The Northern Club building has a long history of association with Auckland's social elite. Built in 1867 as the Royal Hotel, it became a gentlemen's club two years later. Originally designed by Edward Mahoney, the three-storeyed building was located in a prestigious part of the settlement, close to the former Government House and provincial council. It was erected in a fashionable Italianate style, the brick structure being rendered externally to appear masonry-built. As the Royal, it replaced a timber structure of the same name and gained a reputation as the grandest establishment in town. Early tenants included the provincial government, which rented rooms as offices, and the Auckland Institute and Museum, while part of the first floor was a British Army officers' mess used by soldiers from the nearby Albert Barracks.

The Northern Club purchased the building in 1869, the club having been formed earlier in the year. Gentlemen's clubs developed in nineteenth-century Britain, enabling social and business networks to be maintained. Early members of the club included a future Prime Minister, Julius Vogel (1835–1899), and prominent businessmen such as Thomas Russell (1830–1904) and David Nathan (1816–1886). Governors of the colony were among those invited as guests, reinforcing the exclusivity of the organisation. The club refurbished the interior, and in the process reinforced social divisions through the building's layout. Service rooms for employees were located in the basement and members' reception rooms on the ground floor, while personal servants were not allowed in the upper chambers, although exceptions were made for governors.
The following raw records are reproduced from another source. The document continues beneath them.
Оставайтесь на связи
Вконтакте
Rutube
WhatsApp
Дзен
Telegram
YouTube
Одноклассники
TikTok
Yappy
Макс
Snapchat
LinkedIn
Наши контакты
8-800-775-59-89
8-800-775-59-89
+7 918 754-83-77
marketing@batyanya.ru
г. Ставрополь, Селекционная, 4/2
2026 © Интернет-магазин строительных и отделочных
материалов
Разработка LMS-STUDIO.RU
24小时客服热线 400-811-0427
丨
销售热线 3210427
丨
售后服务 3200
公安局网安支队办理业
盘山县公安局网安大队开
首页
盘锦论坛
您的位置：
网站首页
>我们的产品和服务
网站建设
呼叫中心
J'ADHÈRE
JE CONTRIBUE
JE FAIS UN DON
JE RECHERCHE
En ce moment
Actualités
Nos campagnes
Expansion to the facilities generally occurred during periods of economic boom. A new dining room and fifteen bedrooms were constructed at the rear of the building in 1883–1884, and accommodation for residential staff was added in the 1920s. Exclusively male in its membership for over 120 years, facilities for women were introduced only gradually. The first female member was admitted in 1990, shortly after the earliest woman after-dinner speaker, the Minister of Finance Ruth Richardson, who addressed the club in 1989. Today nearly 20 per cent of members are female.
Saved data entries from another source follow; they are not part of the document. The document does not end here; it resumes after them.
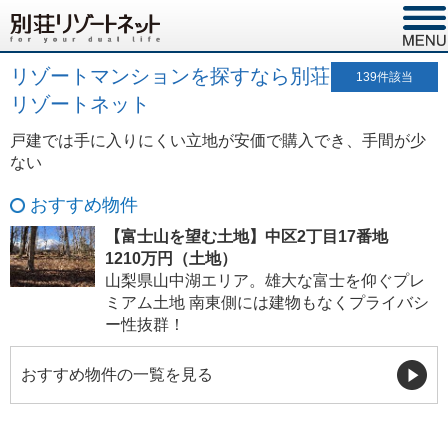
リゾートマンションを探すなら別荘
139
件該当
リゾートネット
戸建では手に入りにくい立地が安価で購入でき、手間が少
ない
おすすめ物件
【富士山を望む土地】中区2丁目17番地
1210万円（土地）
山梨県山中湖エリア。雄大な富士を仰ぐプレ
ミアム土地 南東側には建物もなくプライバシ
ー性抜群！
おすすめ物件の一覧を見る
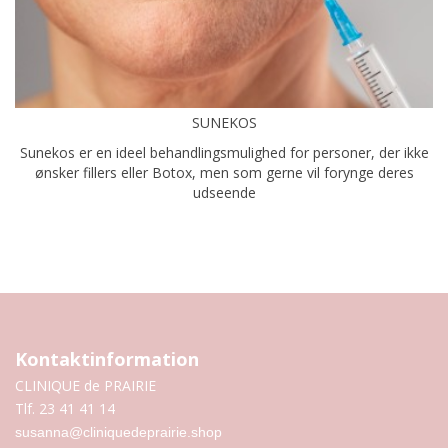
SUNEKOS
Sunekos er en ideel behandlingsmulighed for personer, der ikke
ønsker fillers eller Botox, men som gerne vil forynge deres
udseende
Kontaktinformation
CLINIQUE de PRAIRIE
Tlf. 23 41 41 14
susanna@cliniquedeprairie.shop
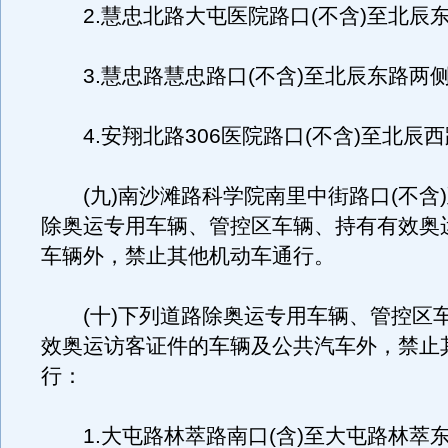
2.慧忠北路大屯医院路口(不含)至北辰
3.慧忠路慧忠路口(不含)至北辰东路两
4.安翔北路306医院路口(不含)至北辰
(九)南沙滩路科学院南里中街路口(不含
除奥运专用车辆、管控区车辆、持有有效奥
车辆外，禁止其他机动车通行。
(十)下列道路除奥运专用车辆、管控区
效奥运访客证件的车辆及公共汽车外，禁止
行：
1.大屯路林萃路南口(含)至大屯路林萃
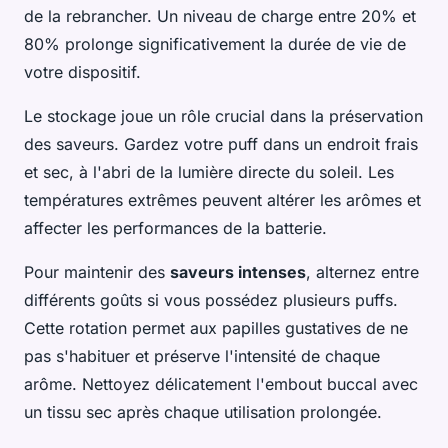
de la rebrancher. Un niveau de charge entre 20% et
80% prolonge significativement la durée de vie de
votre dispositif.
Le stockage joue un rôle crucial dans la préservation
des saveurs. Gardez votre puff dans un endroit frais
et sec, à l'abri de la lumière directe du soleil. Les
températures extrêmes peuvent altérer les arômes et
affecter les performances de la batterie.
Pour maintenir des
saveurs intenses
, alternez entre
différents goûts si vous possédez plusieurs puffs.
Cette rotation permet aux papilles gustatives de ne
pas s'habituer et préserve l'intensité de chaque
arôme. Nettoyez délicatement l'embout buccal avec
un tissu sec après chaque utilisation prolongée.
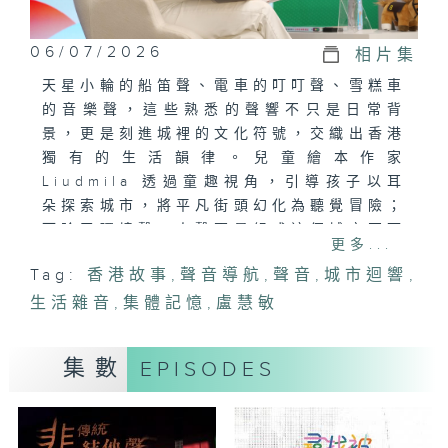
06/07/2026
相片集
天星小輪的船笛聲、電車的叮叮聲、雪糕車
的音樂聲，這些熟悉的聲響不只是日常背
景，更是刻進城裡的文化符號，交織出香港
獨有的生活韻律。兒童繪本作家
Liudmila 透過童趣視角，引導孩子以耳
朵探索城市，將平凡街頭幻化為聽覺冒險；
而除了環境聲，人聲更是組成這個城市不可
更多...
或缺的元素；梁少霞Sharon 以超過三十
Tag:
香港故事
,
聲音導航
,
聲音
,
城市迴響
,
年的配音生涯，陪伴了幾代香港人的童年；
生活雜音
廖浩賢則以極速的講馬旁述，展現出香港最
,
集體記憶
,
盧慧敏
地道的一面。
這些往往被忽略的聲音，實則承載著厚實的
集數
EPISODES
集體記憶。節目將帶領觀眾撥開都市喧囂，
重新發現隱藏其中的美妙旋律，聽見最地道
的香港色彩。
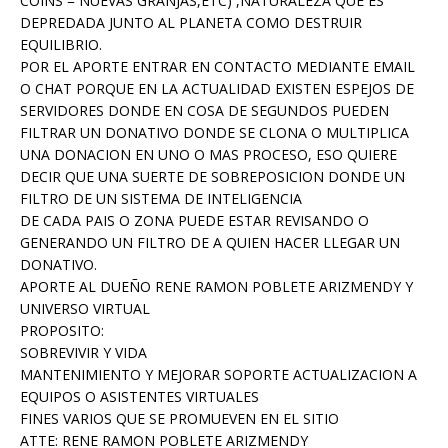
COINS = NUEVAS GRANJAS,ETC) ,NATURALEZA QUE ES
DEPREDADA JUNTO AL PLANETA COMO DESTRUIR
EQUILIBRIO.
POR EL APORTE ENTRAR EN CONTACTO MEDIANTE EMAIL
O CHAT PORQUE EN LA ACTUALIDAD EXISTEN ESPEJOS DE
SERVIDORES DONDE EN COSA DE SEGUNDOS PUEDEN
FILTRAR UN DONATIVO DONDE SE CLONA O MULTIPLICA
UNA DONACION EN UNO O MAS PROCESO, ESO QUIERE
DECIR QUE UNA SUERTE DE SOBREPOSICION DONDE UN
FILTRO DE UN SISTEMA DE INTELIGENCIA
DE CADA PAIS O ZONA PUEDE ESTAR REVISANDO O
GENERANDO UN FILTRO DE A QUIEN HACER LLEGAR UN
DONATIVO.
APORTE AL DUEÑO RENE RAMON POBLETE ARIZMENDY Y
UNIVERSO VIRTUAL
PROPOSITO:
SOBREVIVIR Y VIDA
MANTENIMIENTO Y MEJORAR SOPORTE ACTUALIZACION A
EQUIPOS O ASISTENTES VIRTUALES
FINES VARIOS QUE SE PROMUEVEN EN EL SITIO
ATTE: RENE RAMON POBLETE ARIZMENDY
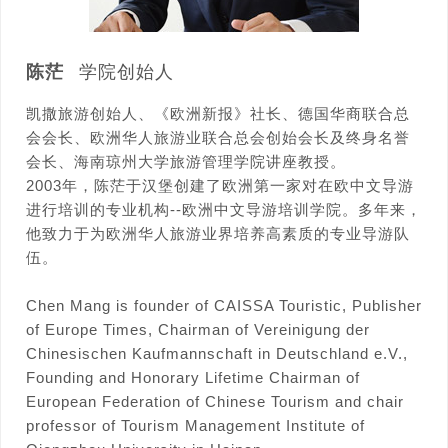
陈茫
学院创始人
凯撒旅游创始人、《欧洲新报》社长、德国华商联合总
会会长、欧洲华人旅游业联合总会创始会长及终身名誉
会长、海南琼州大学旅游管理学院讲座教授。
2003年，陈茫于汉堡创建了欧洲第一家对在欧中文导游
进行培训的专业机构--欧洲中文导游培训学院。多年来，
他致力于为欧洲华人旅游业界培养高素质的专业导游队
伍。
Chen Mang is founder of CAISSA Touristic, Publisher
of Europe Times, Chairman of Vereinigung der
Chinesischen Kaufmannschaft in Deutschland e.V.,
Founding and Honorary Lifetime Chairman of
European Federation of Chinese Tourism and chair
professor of Tourism Management Institute of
The Northern Club building is significant as one of the oldest surviving clubs in Auckland, and one of the city's oldest hotels. It has strong links to early colonial institutions such as the provincial government and British army, as well as prominent individuals in New Zealand history.
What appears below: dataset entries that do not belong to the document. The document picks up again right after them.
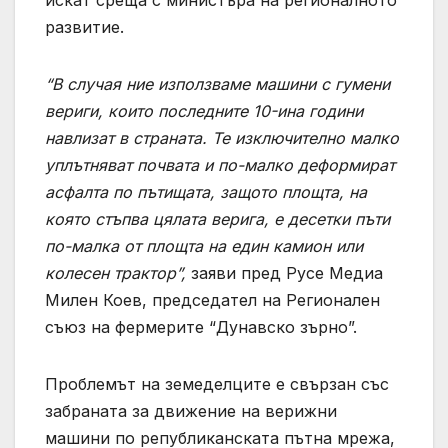
развитие.
“В случая ние използваме машини с гумени
вериги, които последните 10-ина години
навлизат в страната. Те изключително малко
уплътняват почвата и по-малко деформират
асфалта по пътищата, защото площта, на
която стъпва цялата верига, е десетки пъти
по-малка от площта на един камион или
колесен трактор”,
заяви пред Русе Медиа
Милен Коев, председател на Регионален
съюз на фермерите “Дунавско зърно”.
Проблемът на земеделците е свързан със
забраната за движение на верижни
машини по републиканската пътна мрежа,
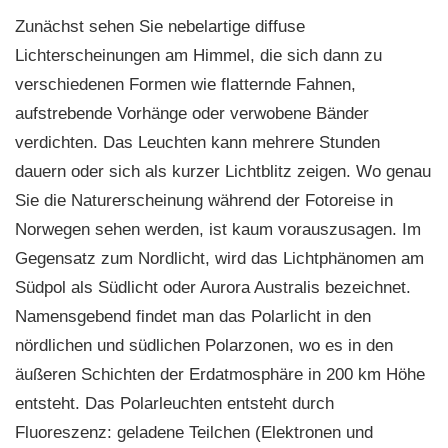
Zunächst sehen Sie nebelartige diffuse
Lichterscheinungen am Himmel, die sich dann zu
verschiedenen Formen wie flatternde Fahnen,
aufstrebende Vorhänge oder verwobene Bänder
verdichten. Das Leuchten kann mehrere Stunden
dauern oder sich als kurzer Lichtblitz zeigen. Wo genau
Sie die Naturerscheinung während der Fotoreise in
Norwegen sehen werden, ist kaum vorauszusagen. Im
Gegensatz zum Nordlicht, wird das Lichtphänomen am
Südpol als Südlicht oder Aurora Australis bezeichnet.
Namensgebend findet man das Polarlicht in den
nördlichen und südlichen Polarzonen, wo es in den
äußeren Schichten der Erdatmosphäre in 200 km Höhe
entsteht. Das Polarleuchten entsteht durch
Fluoreszenz: geladene Teilchen (Elektronen und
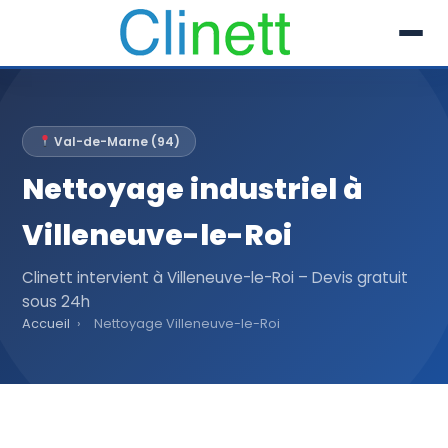
L’entreprise
Val-de-Marne (94)
Prestations
Nettoyage industriel à
Références
Villeneuve-le-Roi
Secteur
Clinett intervient à Villeneuve-le-Roi – Devis gratuit
sous 24h
Recrutement
Accueil
›
Nettoyage Villeneuve-le-Roi
Actualités
01 30 51 04 09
It is the earliest building in the historic Princes Street streetscape, with significant landmark qualities that include its distinctive cover of Virginia creeper, planted in 1927.

In 2018, The Northern Club elected its first woman President, Mrs Victoria Carter ONZM. In 2019 the club celebrated its 150th birthday. A modern addition to the club, the Bankside Bar & Lounge designed by Nat and Pip Cheshire was opened after a blessing by local iwi, Ngati Whatua Orakei and the bishop of Auckland.